NDP caucus hands out two more treats before leaving town

A grateful Karen Greig, Manager of the Osoyoos Child Care Centre, thanks provincial Minister of Children and Family Development Katrine Conroy for $900,000 in expansion funding delivered Tuesday. Parent and centre board member Sonia Rezka also shared her gratitude.

The project-dripping visit that was a provincial NDP caucus visit to Osoyoos wrapped up Tuesday with two additional funding announcements — providing for an addition to the Osoyoos Child Care Centre and improvements to a multi-use pathway in the east end of the community.

The first came when Katrine Conroy, B.C.’s Minister of Children and Family Development, and Katrina Chen, the provincial Minister of State for Child Care, visited with Town officials and staff at the largest of the community’s three licensed child care facilities and delivered $900,000 in funding.

“Our intention is to expand our building,” said manager Karen Greig. “We often see that toddlers and infants don’t mix because toddlers are busy exploring and the little ones sometimes get stepped on, unfortunately.

“We’ll separate the space but being able to use it outdoors, creating some much-needed storage and just developing some more programs.

The funding is expected to add 18 new licensed child care spaces to the Centre — the first expansion since the centre opened more than 20 years ago.

That will allow the centre to add eight spaces for infants and toddlers, and 10 for children aged three years to kindergarten.

This expansion will take the total number of spaces to 61, an increase of more than 40%.

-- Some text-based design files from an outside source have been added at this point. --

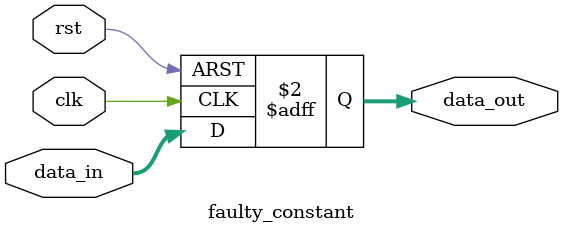
<source format=v>
`define WIDTH 8

module faulty_constant (
    input wire clk,
    input wire rst,
    input wire [`WIDTH:0] data_in, // Syntax error: `WIDTH` should be `WIDTH-1`
    output reg [`WIDTH:0] data_out
);

    always @(posedge clk or posedge rst) begin
        if (rst)
            data_out <= `WIDTH'b0; // Syntax error: `WIDTH` should be used as an integer, not in bit-width notation
        else
            data_out <= data_in;
    end

endmodule

</source>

“We know that families in towns across the province are struggling to find licensed child care spots, and that one of the best ways to solve the space shortage is to work with local governments,” said Ms. Chen.

“That’s why we’re so encouraged to see towns, like Osoyoos, leveraging grants from Victoria and Ottawa to create new spaces for their communities. We need all three levels of government to work together for universal child care.”

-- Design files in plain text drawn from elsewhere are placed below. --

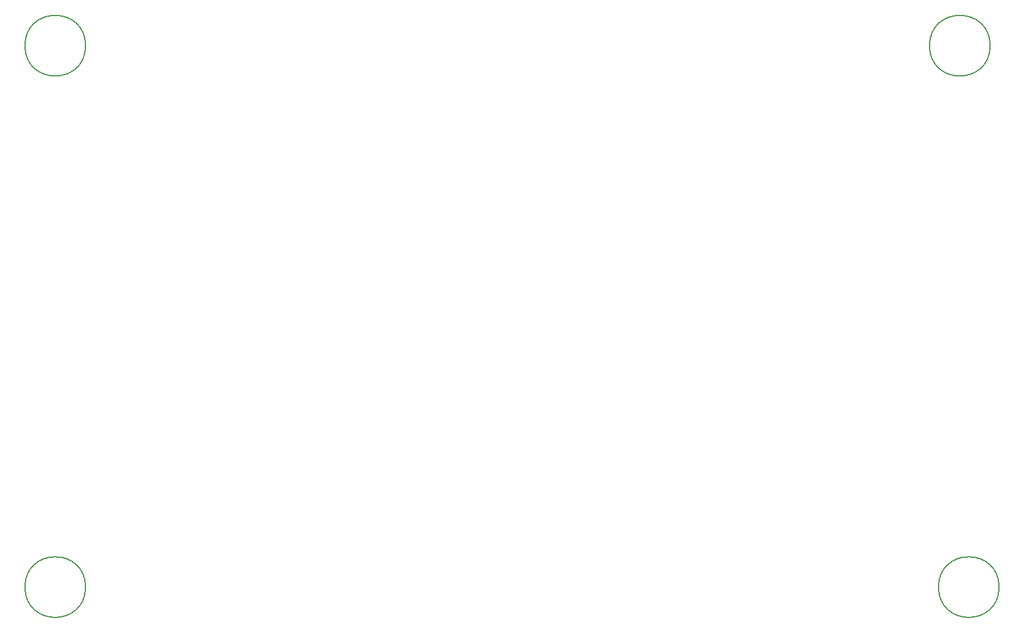
<source format=gbr>
%TF.GenerationSoftware,KiCad,Pcbnew,(6.0.0-rc1-dev-1444-gad0d9f8df)*%
%TF.CreationDate,2019-01-02T13:44:12+02:00*%
%TF.ProjectId,digiTOS-COMOD-SinBoard-routed-2,64696769-544f-4532-9d43-4f4d4f442d53,rev?*%
%TF.SameCoordinates,Original*%
%TF.FileFunction,Other,Comment*%
%FSLAX46Y46*%
G04 Gerber Fmt 4.6, Leading zero omitted, Abs format (unit mm)*
G04 Created by KiCad (PCBNEW (6.0.0-rc1-dev-1444-gad0d9f8df)) date 02/01/2019 13:44:12*
%MOMM*%
%LPD*%
G04 APERTURE LIST*
%ADD10C,0.150000*%
G04 APERTURE END LIST*
D10*
%TO.C,H1*%
X250045000Y-125730000D02*
G75*
G03X250045000Y-125730000I-4300000J0D01*
G01*
%TO.C,H2*%
X120505000Y-125730000D02*
G75*
G03X120505000Y-125730000I-4300000J0D01*
G01*
%TO.C,H3*%
X248775000Y-48895000D02*
G75*
G03X248775000Y-48895000I-4300000J0D01*
G01*
%TO.C,H4*%
X120505000Y-48895000D02*
G75*
G03X120505000Y-48895000I-4300000J0D01*
G01*
%TD*%
M02*

</source>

The Osoyoos Child Care Centre has strong relationships with community organizations, which it uses to connect families to local wraparound services.

The centre is also working closely with the Osoyoos Indian Band to teach children about local Indigenous culture and language.

The expansion is expected to be complete within the next two years.

“We believe access to licensed, good quality child care is something that all B.C. parents deserve. It should not matter if you live in a large or small community,” said Ms. Conroy.

“This project is an excellent example of what can be achieved when you mix federal and provincial funding with municipal planning and local know-how. It is what the future of child care can look like, and I know it can’t come soon enough for parents.”

Multi-use path to link Lakeshore and Cottonwood

Later Tuesday, the the provincial roadshow moved to Lakeshore Drive where Spencer Spencer Chandra Herbert, MLA for Vancouver West-End, stood in for Claire Trevena, the provincial Minister of Transportation and Infrastructure, and announced $70,000 in funding that will deliver 400 metres of paved, multi-use pathway between Lakeshore Drive and Cottonwood Drive.

The upgrade will connect with existing paths, creating a continuous 10-kilometre route that will make it easier for people to commute through town.

The new section will be separate from Hwy. 3, creating a safe barrier between active transportation commuters and vehicles.

“Cycling and walking are great ways to stay active and are more affordable and environmentally friendly ways to get to work, school and community events,” said Mr. Chandra Herbert. “Our government is pleased to partner with the Town of Osoyoos to help make this safe cycling and walking route a reality to benefit both residents and visitors.”

“The Town of Osoyoos welcomes this multi-use safe pathway that joins Lakeshore Drive to Cottonwood Drive,” said Mayor Sue McKortoff in a statement.

“With the increase in healthy family activities, this is the missing link to enable locals and visitors to bike safely around town.”

The pathway was made possible through the BikeBC program that cost shares cycling infrastructure projects with local governments to encourage healthy living and to help address climate change.

This year, 29 grants were awarded to communities throughout the province. The Town of Osoyoos received $68,608 for the project.